Pipelines graphiques et caches dans le cloud
En ce qui concerne le cloud gaming, nous savons que nous pouvons faire encore mieux pour empêcher ces ratés avant même qu’un joueur ne commence à jouer. Stadia exploite les capacités des architectures graphiques les plus modernes pour générer des pipelines graphiques pré-compilés. Les développeurs peuvent même fournir et inclure les données nécessaires à la construction d’un cache de pipeline. Ces données comprennent les programmes de shaders ainsi que les données utilisées pour construire le rendu, descripteurs et autres objets utilisés pour construire les pipelines de leurs jeux. Grâce à ces données, nous pouvons nous assurer que nous compilerons les pipelines pour alimenter le cache des pipelines d’un jeu en amont des mises à jour du matériel et des pilotes graphiques de Stadia. De cette façon, les problèmes résultant de la compilation des pipelines sont évités pour les joueurs qui jouent sur n’importe quelle configuration matérielle et pilotes graphiques.

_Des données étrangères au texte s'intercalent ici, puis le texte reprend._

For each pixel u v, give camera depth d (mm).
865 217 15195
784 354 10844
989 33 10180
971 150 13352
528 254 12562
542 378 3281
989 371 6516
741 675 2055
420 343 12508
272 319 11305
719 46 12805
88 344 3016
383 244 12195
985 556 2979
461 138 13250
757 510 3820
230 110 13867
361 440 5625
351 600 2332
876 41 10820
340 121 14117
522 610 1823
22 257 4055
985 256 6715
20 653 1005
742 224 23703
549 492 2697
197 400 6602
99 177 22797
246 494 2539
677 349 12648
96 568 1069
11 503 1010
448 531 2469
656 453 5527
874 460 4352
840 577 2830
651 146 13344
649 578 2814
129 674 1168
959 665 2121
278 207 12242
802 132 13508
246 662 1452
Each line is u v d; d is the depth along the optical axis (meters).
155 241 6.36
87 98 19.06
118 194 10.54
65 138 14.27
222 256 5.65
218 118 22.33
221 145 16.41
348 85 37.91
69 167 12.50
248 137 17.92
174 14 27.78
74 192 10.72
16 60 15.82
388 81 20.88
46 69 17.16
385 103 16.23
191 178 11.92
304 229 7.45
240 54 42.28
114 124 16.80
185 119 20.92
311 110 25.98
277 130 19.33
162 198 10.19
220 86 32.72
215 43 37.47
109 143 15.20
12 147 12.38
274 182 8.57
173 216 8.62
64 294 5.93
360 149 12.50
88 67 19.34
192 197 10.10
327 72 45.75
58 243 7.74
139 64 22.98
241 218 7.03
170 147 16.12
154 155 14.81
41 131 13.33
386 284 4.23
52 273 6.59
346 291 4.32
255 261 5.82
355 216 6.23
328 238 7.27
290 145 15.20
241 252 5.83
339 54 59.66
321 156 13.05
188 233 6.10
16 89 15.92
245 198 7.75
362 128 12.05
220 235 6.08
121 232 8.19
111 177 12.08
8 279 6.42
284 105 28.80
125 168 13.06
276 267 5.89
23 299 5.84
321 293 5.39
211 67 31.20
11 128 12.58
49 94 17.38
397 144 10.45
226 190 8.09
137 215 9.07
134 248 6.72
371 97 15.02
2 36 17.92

Capturer tous les pipelines d’un jeu peut être une tâche monumentale voire impossible. Les pipelines peuvent avoir des propriétés générées par ordinateur où des parties de différents systèmes se combinent au moment de l’exécution pour générer un nouveau pipeline. Cela peut être évident dans des jeux comme Destiny 2 où un joueur peut mélanger et assortir des parties et des combinaisons de couleurs sur son avatar, alors que l’armure elle-même a une brillance, une réflexion et des textures grossières. La combinaison de tous ces shaders communs avec les shaders dynamiques qui sont ajoutés pendant l’exécution du jeu (comme dans Destiny 2 où l’on peut courir sur Titan tout en se tenant près d’une grenade solaire) forment les pipelines graphiques qui doivent être compilés. Chacune de ces combinaisons est difficile à générer à l’avance, de sorte qu’il y a toujours des problèmes causés par la compilation des pipelines pendant le jeu.
Nous avons résolu ce problème en construisant nos systèmes pour qu’ils ressemblent davantage à un PC, mais avec un répertoire de caches de pipelines distribué. Lorsque les joueurs rencontrent un pipeline qui doit être compilé au moment de l’exécution d’un jeu, nous essayons de collecter les données sources de ces pipelines à la fin de la session. Comme beaucoup de ces pipelines sont générés dynamiquement, nous avons mis en place plusieurs systèmes de confidentialité différentielle pour ne fusionner que les pipelines identiques entre les utilisateurs et supprimer automatiquement ceux qui ne le sont pas.
Ces pipelines sont donc fusionnés avec les pipelines fournis par le développeur et les nouveaux caches de pipelines enrichis sont déployés dans les data centers. La prochaine fois qu’un joueur rencontrera le même scénario, il ne sera pas confronté aux mêmes saccades graphiques ou aux temps de chargement trop longs. Cela permet d’exploiter efficacement la puissance de calcul des utilisateurs jouant à des jeux sur Stadia pour faire des économies pour les utilisateurs suivants. Au fil du temps, nous serons capables d’éliminer complètement les saccades graphiques de la compilation du pipeline grâce aux joueurs qui profitent de nos jeux dans le cloud.
— Derek Bulner, ingénieur logiciel et Bob Fraser, responsable technique.